Requirement: Only the lines from the beginning of the data through the one with "to me. | | | .30 | |" belong in the answer, each retyped exactly, with pictures left out.

START Available records

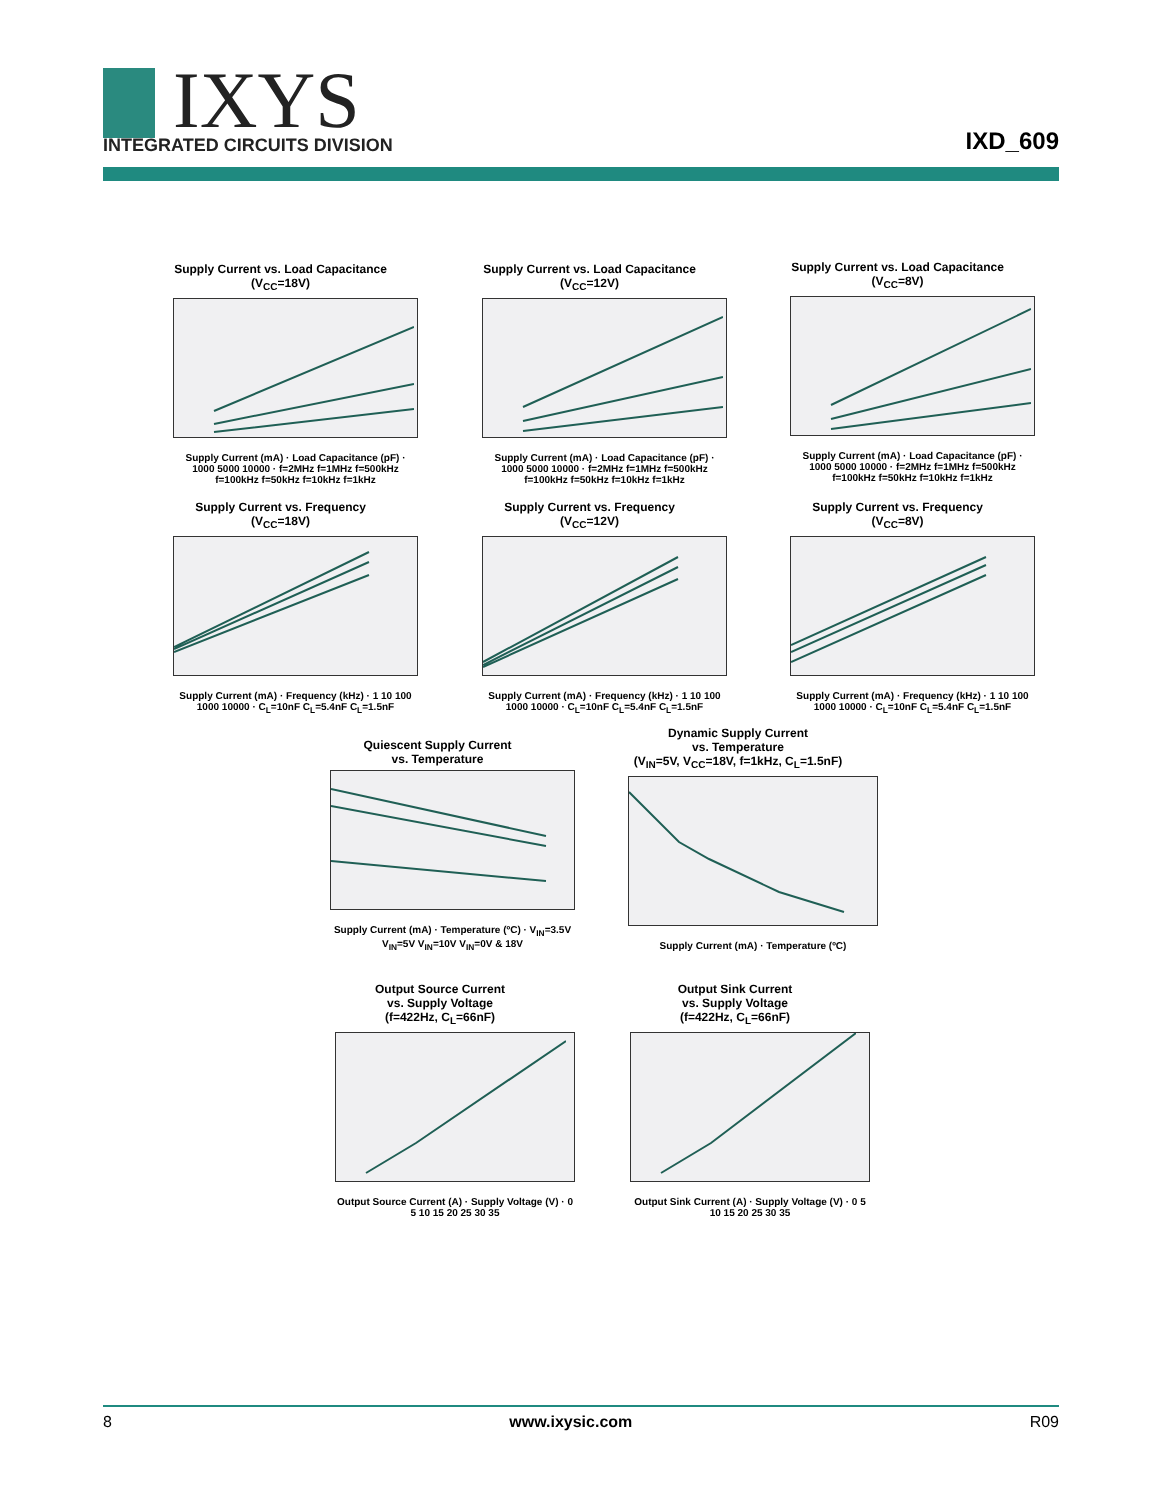IXYS
INTEGRATED CIRCUITS DIVISION
IXD_609
Supply Current vs. Load Capacitance
(V<sub>CC</sub>=18V)
Supply Current (mA) · Load Capacitance (pF) · 1000 5000 10000 · f=2MHz f=1MHz f=500kHz f=100kHz f=50kHz f=10kHz f=1kHz
Supply Current vs. Load Capacitance
(V<sub>CC</sub>=12V)
Supply Current (mA) · Load Capacitance (pF) · 1000 5000 10000 · f=2MHz f=1MHz f=500kHz f=100kHz f=50kHz f=10kHz f=1kHz
Supply Current vs. Load Capacitance
(V<sub>CC</sub>=8V)
Supply Current (mA) · Load Capacitance (pF) · 1000 5000 10000 · f=2MHz f=1MHz f=500kHz f=100kHz f=50kHz f=10kHz f=1kHz
Supply Current vs. Frequency
(V<sub>CC</sub>=18V)
Supply Current (mA) · Frequency (kHz) · 1 10 100 1000 10000 · C<sub>L</sub>=10nF C<sub>L</sub>=5.4nF C<sub>L</sub>=1.5nF
Supply Current vs. Frequency
(V<sub>CC</sub>=12V)
Supply Current (mA) · Frequency (kHz) · 1 10 100 1000 10000 · C<sub>L</sub>=10nF C<sub>L</sub>=5.4nF C<sub>L</sub>=1.5nF
Supply Current vs. Frequency
(V<sub>CC</sub>=8V)
Supply Current (mA) · Frequency (kHz) · 1 10 100 1000 10000 · C<sub>L</sub>=10nF C<sub>L</sub>=5.4nF C<sub>L</sub>=1.5nF
Quiescent Supply Current
vs. Temperature
Supply Current (mA) · Temperature (ºC) · V<sub>IN</sub>=3.5V V<sub>IN</sub>=5V V<sub>IN</sub>=10V V<sub>IN</sub>=0V & 18V
Dynamic Supply Current
vs. Temperature
(V<sub>IN</sub>=5V, V<sub>CC</sub>=18V, f=1kHz, C<sub>L</sub>=1.5nF)
Supply Current (mA) · Temperature (ºC)
Output Source Current
vs. Supply Voltage
(f=422Hz, C<sub>L</sub>=66nF)
Output Source Current (A) · Supply Voltage (V) · 0 5 10 15 20 25 30 35
Output Sink Current
vs. Supply Voltage
(f=422Hz, C<sub>L</sub>=66nF)
Output Sink Current (A) · Supply Voltage (V) · 0 5 10 15 20 25 30 35
8 www.ixysic.com R09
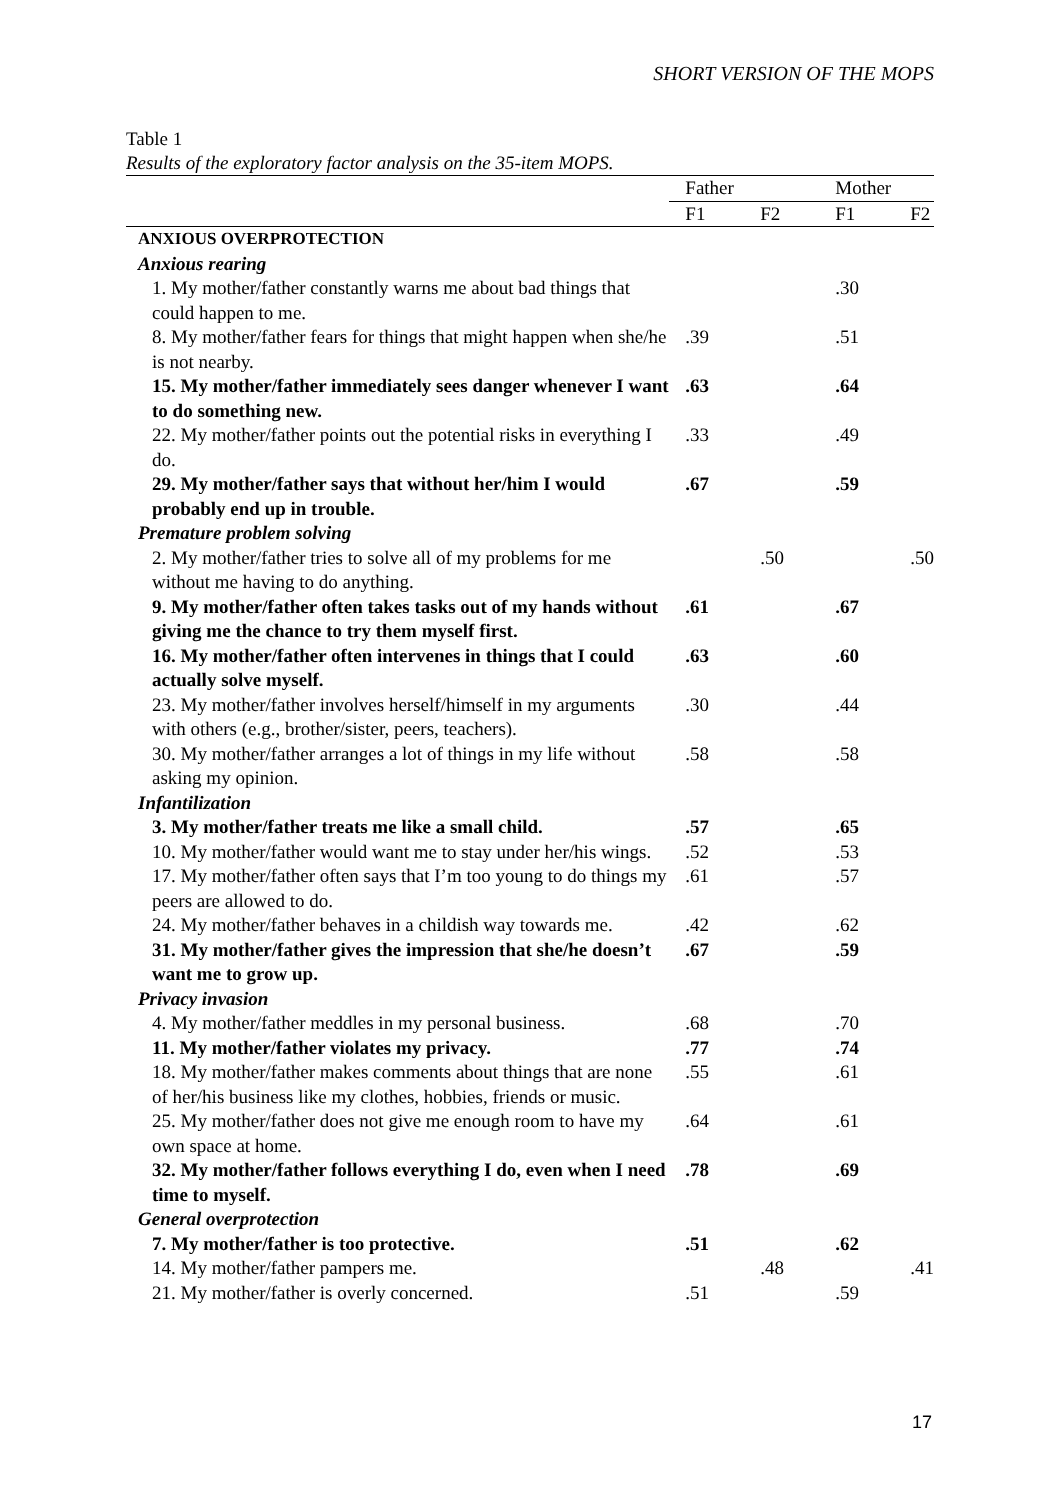SHORT VERSION OF THE MOPS
Table 1
Results of the exploratory factor analysis on the 35-item MOPS.
| | Father | | Mother | |
| --- | --- | --- | --- | --- |
| | F1 | F2 | F1 | F2 |
| ANXIOUS OVERPROTECTION | | | | |
| Anxious rearing | | | | |
| 1. My mother/father constantly warns me about bad things that could happen to me. | | | .30 | |
| 8. My mother/father fears for things that might happen when she/he is not nearby. | .39 | | .51 | |
| 15. My mother/father immediately sees danger whenever I want to do something new. | .63 | | .64 | |
| 22. My mother/father points out the potential risks in everything I do. | .33 | | .49 | |
| 29. My mother/father says that without her/him I would probably end up in trouble. | .67 | | .59 | |
| Premature problem solving | | | | |
| 2. My mother/father tries to solve all of my problems for me without me having to do anything. | | .50 | | .50 |
| 9. My mother/father often takes tasks out of my hands without giving me the chance to try them myself first. | .61 | | .67 | |
| 16. My mother/father often intervenes in things that I could actually solve myself. | .63 | | .60 | |
| 23. My mother/father involves herself/himself in my arguments with others (e.g., brother/sister, peers, teachers). | .30 | | .44 | |
| 30. My mother/father arranges a lot of things in my life without asking my opinion. | .58 | | .58 | |
| Infantilization | | | | |
| 3. My mother/father treats me like a small child. | .57 | | .65 | |
| 10. My mother/father would want me to stay under her/his wings. | .52 | | .53 | |
| 17. My mother/father often says that I’m too young to do things my peers are allowed to do. | .61 | | .57 | |
| 24. My mother/father behaves in a childish way towards me. | .42 | | .62 | |
| 31. My mother/father gives the impression that she/he doesn’t want me to grow up. | .67 | | .59 | |
| Privacy invasion | | | | |
| 4. My mother/father meddles in my personal business. | .68 | | .70 | |
| 11. My mother/father violates my privacy. | .77 | | .74 | |
| 18. My mother/father makes comments about things that are none of her/his business like my clothes, hobbies, friends or music. | .55 | | .61 | |
| 25. My mother/father does not give me enough room to have my own space at home. | .64 | | .61 | |
| 32. My mother/father follows everything I do, even when I need time to myself. | .78 | | .69 | |
| General overprotection | | | | |
| 7. My mother/father is too protective. | .51 | | .62 | |
| 14. My mother/father pampers me. | | .48 | | .41 |
| 21. My mother/father is overly concerned. | .51 | | .59 | |
17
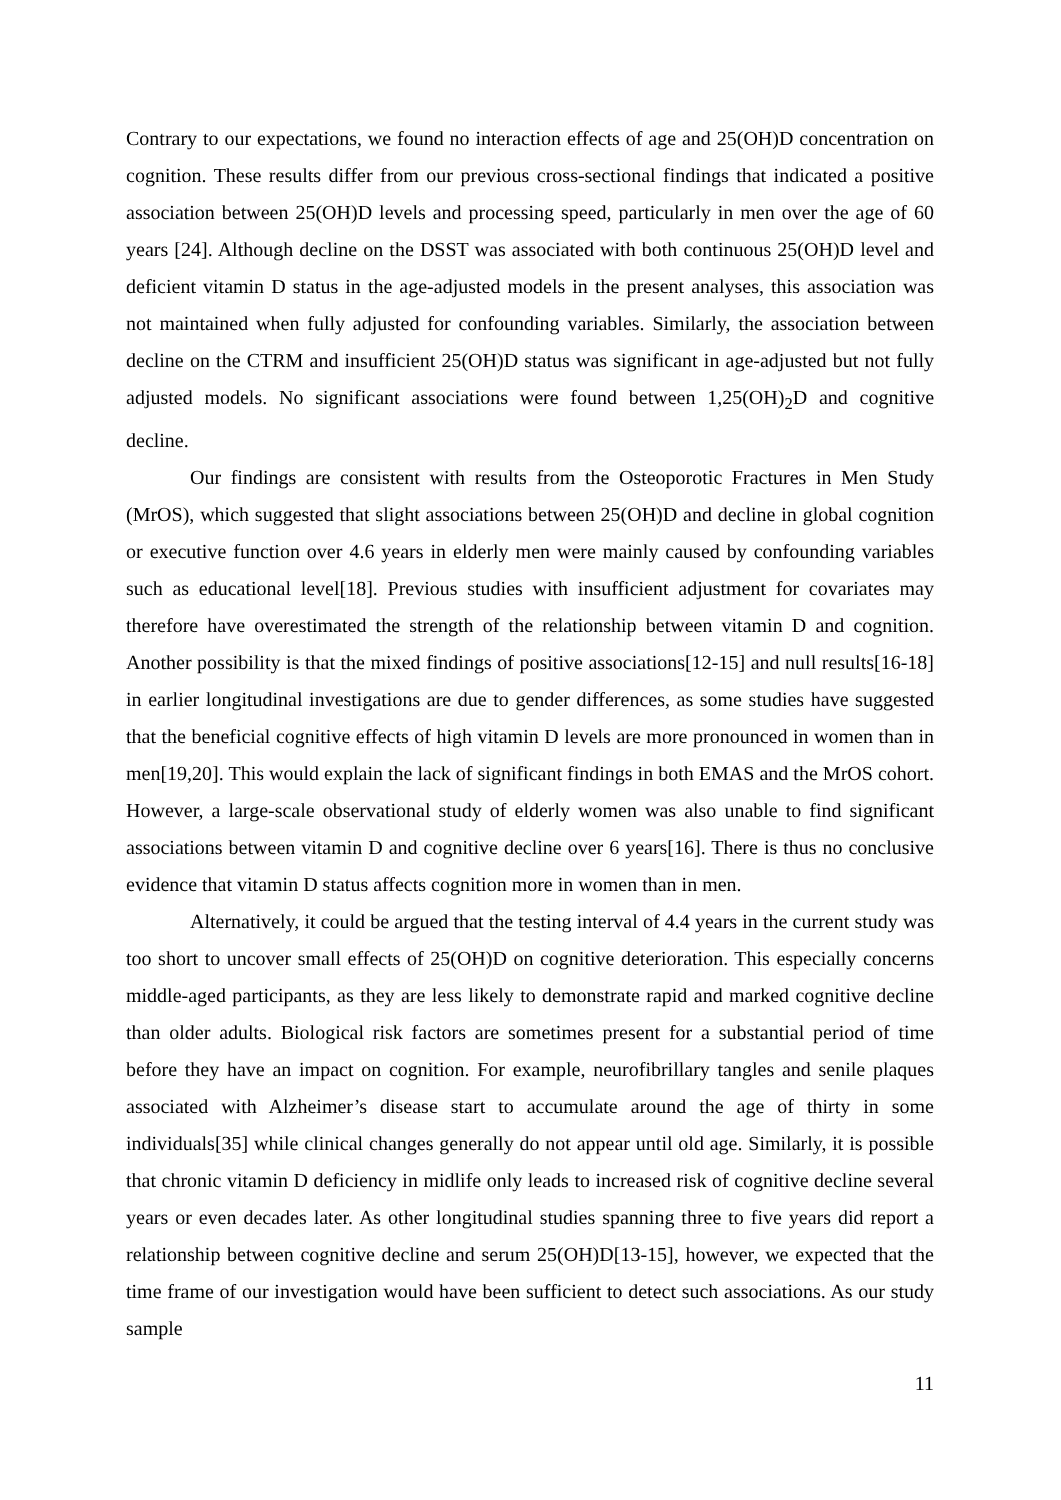Contrary to our expectations, we found no interaction effects of age and 25(OH)D concentration on cognition. These results differ from our previous cross-sectional findings that indicated a positive association between 25(OH)D levels and processing speed, particularly in men over the age of 60 years [24]. Although decline on the DSST was associated with both continuous 25(OH)D level and deficient vitamin D status in the age-adjusted models in the present analyses, this association was not maintained when fully adjusted for confounding variables. Similarly, the association between decline on the CTRM and insufficient 25(OH)D status was significant in age-adjusted but not fully adjusted models. No significant associations were found between 1,25(OH)<sub>2</sub>D and cognitive decline.
Our findings are consistent with results from the Osteoporotic Fractures in Men Study (MrOS), which suggested that slight associations between 25(OH)D and decline in global cognition or executive function over 4.6 years in elderly men were mainly caused by confounding variables such as educational level[18]. Previous studies with insufficient adjustment for covariates may therefore have overestimated the strength of the relationship between vitamin D and cognition. Another possibility is that the mixed findings of positive associations[12-15] and null results[16-18] in earlier longitudinal investigations are due to gender differences, as some studies have suggested that the beneficial cognitive effects of high vitamin D levels are more pronounced in women than in men[19,20]. This would explain the lack of significant findings in both EMAS and the MrOS cohort. However, a large-scale observational study of elderly women was also unable to find significant associations between vitamin D and cognitive decline over 6 years[16]. There is thus no conclusive evidence that vitamin D status affects cognition more in women than in men.
Alternatively, it could be argued that the testing interval of 4.4 years in the current study was too short to uncover small effects of 25(OH)D on cognitive deterioration. This especially concerns middle-aged participants, as they are less likely to demonstrate rapid and marked cognitive decline than older adults. Biological risk factors are sometimes present for a substantial period of time before they have an impact on cognition. For example, neurofibrillary tangles and senile plaques associated with Alzheimer’s disease start to accumulate around the age of thirty in some individuals[35] while clinical changes generally do not appear until old age. Similarly, it is possible that chronic vitamin D deficiency in midlife only leads to increased risk of cognitive decline several years or even decades later. As other longitudinal studies spanning three to five years did report a relationship between cognitive decline and serum 25(OH)D[13-15], however, we expected that the time frame of our investigation would have been sufficient to detect such associations. As our study sample
11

END Available records

The answer:
IXYS
INTEGRATED CIRCUITS DIVISION
IXD_609
Supply Current vs. Load Capacitance
(V<sub>CC</sub>=18V)
Supply Current (mA) · Load Capacitance (pF) · 1000 5000 10000 · f=2MHz f=1MHz f=500kHz f=100kHz f=50kHz f=10kHz f=1kHz
Supply Current vs. Load Capacitance
(V<sub>CC</sub>=12V)
Supply Current (mA) · Load Capacitance (pF) · 1000 5000 10000 · f=2MHz f=1MHz f=500kHz f=100kHz f=50kHz f=10kHz f=1kHz
Supply Current vs. Load Capacitance
(V<sub>CC</sub>=8V)
Supply Current (mA) · Load Capacitance (pF) · 1000 5000 10000 · f=2MHz f=1MHz f=500kHz f=100kHz f=50kHz f=10kHz f=1kHz
Supply Current vs. Frequency
(V<sub>CC</sub>=18V)
Supply Current (mA) · Frequency (kHz) · 1 10 100 1000 10000 · C<sub>L</sub>=10nF C<sub>L</sub>=5.4nF C<sub>L</sub>=1.5nF
Supply Current vs. Frequency
(V<sub>CC</sub>=12V)
Supply Current (mA) · Frequency (kHz) · 1 10 100 1000 10000 · C<sub>L</sub>=10nF C<sub>L</sub>=5.4nF C<sub>L</sub>=1.5nF
Supply Current vs. Frequency
(V<sub>CC</sub>=8V)
Supply Current (mA) · Frequency (kHz) · 1 10 100 1000 10000 · C<sub>L</sub>=10nF C<sub>L</sub>=5.4nF C<sub>L</sub>=1.5nF
Quiescent Supply Current
vs. Temperature
Supply Current (mA) · Temperature (ºC) · V<sub>IN</sub>=3.5V V<sub>IN</sub>=5V V<sub>IN</sub>=10V V<sub>IN</sub>=0V & 18V
Dynamic Supply Current
vs. Temperature
(V<sub>IN</sub>=5V, V<sub>CC</sub>=18V, f=1kHz, C<sub>L</sub>=1.5nF)
Supply Current (mA) · Temperature (ºC)
Output Source Current
vs. Supply Voltage
(f=422Hz, C<sub>L</sub>=66nF)
Output Source Current (A) · Supply Voltage (V) · 0 5 10 15 20 25 30 35
Output Sink Current
vs. Supply Voltage
(f=422Hz, C<sub>L</sub>=66nF)
Output Sink Current (A) · Supply Voltage (V) · 0 5 10 15 20 25 30 35
8 www.ixysic.com R09
SHORT VERSION OF THE MOPS
Table 1
Results of the exploratory factor analysis on the 35-item MOPS.
| | Father | | Mother | |
| --- | --- | --- | --- | --- |
| | F1 | F2 | F1 | F2 |
| ANXIOUS OVERPROTECTION | | | | |
| Anxious rearing | | | | |
| 1. My mother/father constantly warns me about bad things that could happen to me. | | | .30 | |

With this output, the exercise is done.